■ TASK SET:
• A. Answer these questions from the text on flood types, one per line, marked (i), (ii), (iii):
(i) What is the most common type of flood event?
(ii) Which three very large rivers are named as examples?
(iii) In large river basins, over what span of time can peak discharges be reached and maintained?
• B. Turn the paragraph of the text on flood types that begins "In general, the river floods are caused" into a short bulleted list that keeps its main facts.

■ EXTRACT PROVIDED:
──────────────────────────────

Types of floods

Riverine flooding

Riverine flooding includes:

Riverine flooding includes: There is often no sharp distinction between river floods, flash floods, alluvial fan floods, ice-jam floods, and dam-break floods that occur due to structural failures or overtopping of embankments during flood (or other such as landsliding, rockfalling, etc.) events. Nevertheless, these types of floods are widely recognised and helpful in considering not only the range of flood risk but also appropriate emergency preparedness and responses.

In general, the river floods are caused either by rainfall of extra-tropical or frontal character, as experienced in temperate latitudes, or by large tropical atmospheric depressions with moisture-laden winds, moving from a maritime environment onto and across a land mass (for instance, seasonal monsoons in Asia and line squalls on the west coast of Africa). Rainfall in these events is generally widespread and can be heavy. The level of flooding can be high, and is influenced by topographic features.

River floods

Overbank flooding of rivers and streams is the most common type of flood event. River (riverine) flood plains (Fig. 1) range from narrow confined channels in the steep valleys of hilly and mountainous areas, and wide, flat areas in the plains and low-lying coastal regions. The amount of water in the floodplain is a function of the size of the contributing watershed and topographic characteristics such as watershed type and slope, and climatic and land-use characteristics.

Consequently, the magnitude and extent of a river flood depends upon the size of the catchment area of the river (contributing watershed), the topography, soil conditions and vegetation, and the weather conditions involved. Size of catchment area usually governs the character of flooding as well as the type of meteorological event, or events, which are capable of inducing extreme floods.

For instance, river flow on very large rivers (such as the Nile, the Danube or the Rhine) is relatively slow to change in the downstream reaches (Fig. 3a); floodwaters will generally be a combination of many rainfall events occurring over a wide area, sometimes augmented by melted snow. In large river basins flooding is usually seasonal and peak discharges can be reached and maintained over days or weeks.

Flood types Flooding in large rivers usually results from large-scale weather systems that generate prolonged rainfall over wide areas. These same weather systems may cause flooding in hundreds of smaller basins that drain to major rivers. Small rivers and streams are susceptible to flooding from more localized weather systems that cause intense rainfall over small areas.

The principal characteristics of river floods are their relatively slow build-up, which in river systems is usually seasonal.

──────────────────────────────

■ GIVEN RECORDS:

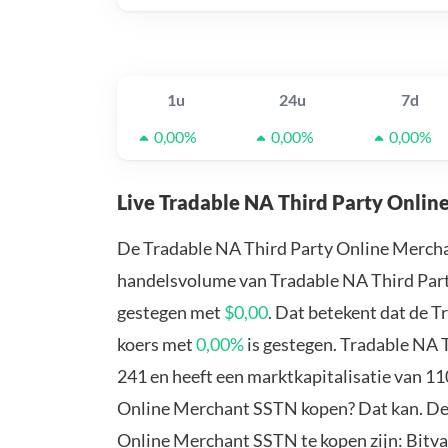
1u
24u
7d
0,00%
0,00%
0,00%
Live Tradable NA Third Party Onli
De Tradable NA Third Party Online Merch
handelsvolume van Tradable NA Third Party
gestegen met
$0,00
. Dat betekent dat de 
koers met
0,00%
is gestegen. Tradable NA
241 en heeft een marktkapitalisatie van 11
Online Merchant SSTN kopen? Dat kan. De 
Online Merchant SSTN te kopen zijn: Bitva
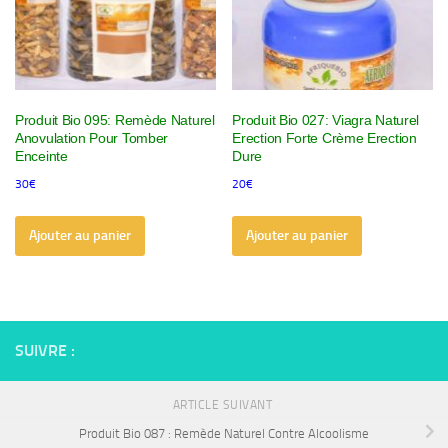
Produit Bio 095: Remède Naturel
Produit Bio 027: Viagra Naturel
Anovulation Pour Tomber
Erection Forte Crème Erection
Enceinte
Dure
30
€
20
€
Ajouter au panier
Ajouter au panier
SUIVRE :
ARTICLE SUIVANT
Produit Bio 087 : Remède Naturel Contre Alcoolisme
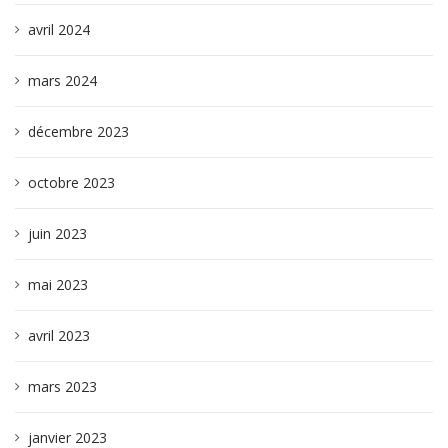
avril 2024
mars 2024
décembre 2023
octobre 2023
juin 2023
mai 2023
avril 2023
mars 2023
janvier 2023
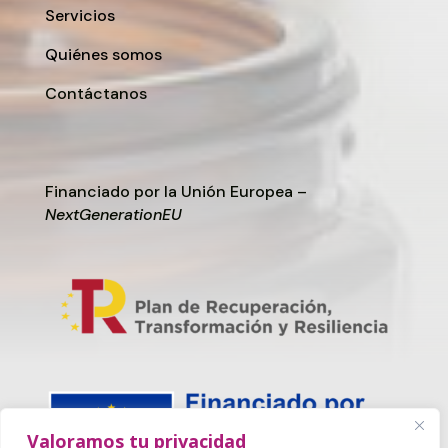
Servicios
Quiénes somos
Contáctanos
Financiado por la Unión Europea –
NextGenerationEU
Valoramos tu privacidad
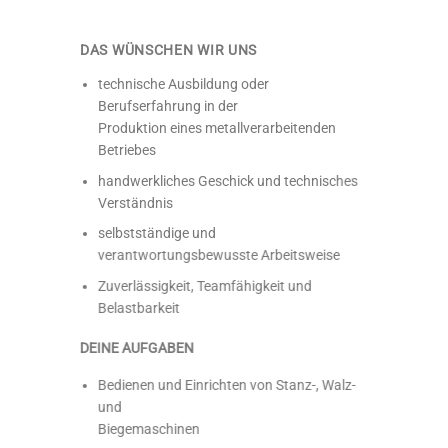
DAS WÜNSCHEN WIR UNS
technische Ausbildung oder
Berufserfahrung in der
Produktion eines metallverarbeitenden
Betriebes
handwerkliches Geschick und technisches
Verständnis
selbstständige und
verantwortungsbewusste Arbeitsweise
Zuverlässigkeit, Teamfähigkeit und
Belastbarkeit
DEINE AUFGABEN
Bedienen und Einrichten von Stanz-, Walz-
und
Biegemaschinen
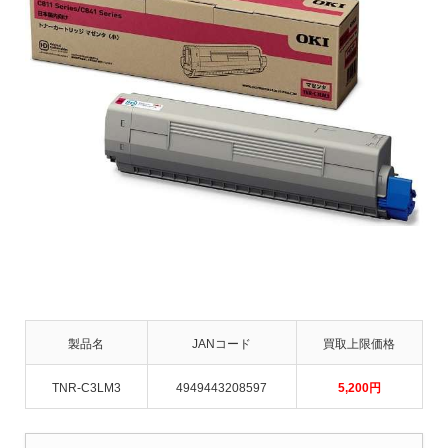
製品名
JANコード
買取上限価格
TNR-C3LM3
4949443208597
5,200
円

──────────────────────────────

■ RESULTS BY TASK:
• A.
(i) Overbank flooding of rivers and streams.
(ii) The Nile, the Danube and the Rhine.
(iii) Over days or weeks.

• B.
- River floods are generally caused by one of two things:
  - extra-tropical or frontal rainfall, as in temperate latitudes
  - large tropical atmospheric depressions whose moisture-laden winds move from a maritime environment onto and across a land mass, such as seasonal monsoons in Asia and line squalls on the west coast of Africa
- Rainfall in these events is generally widespread and can be heavy.
- Flooding can reach high levels, and topographic features influence those levels.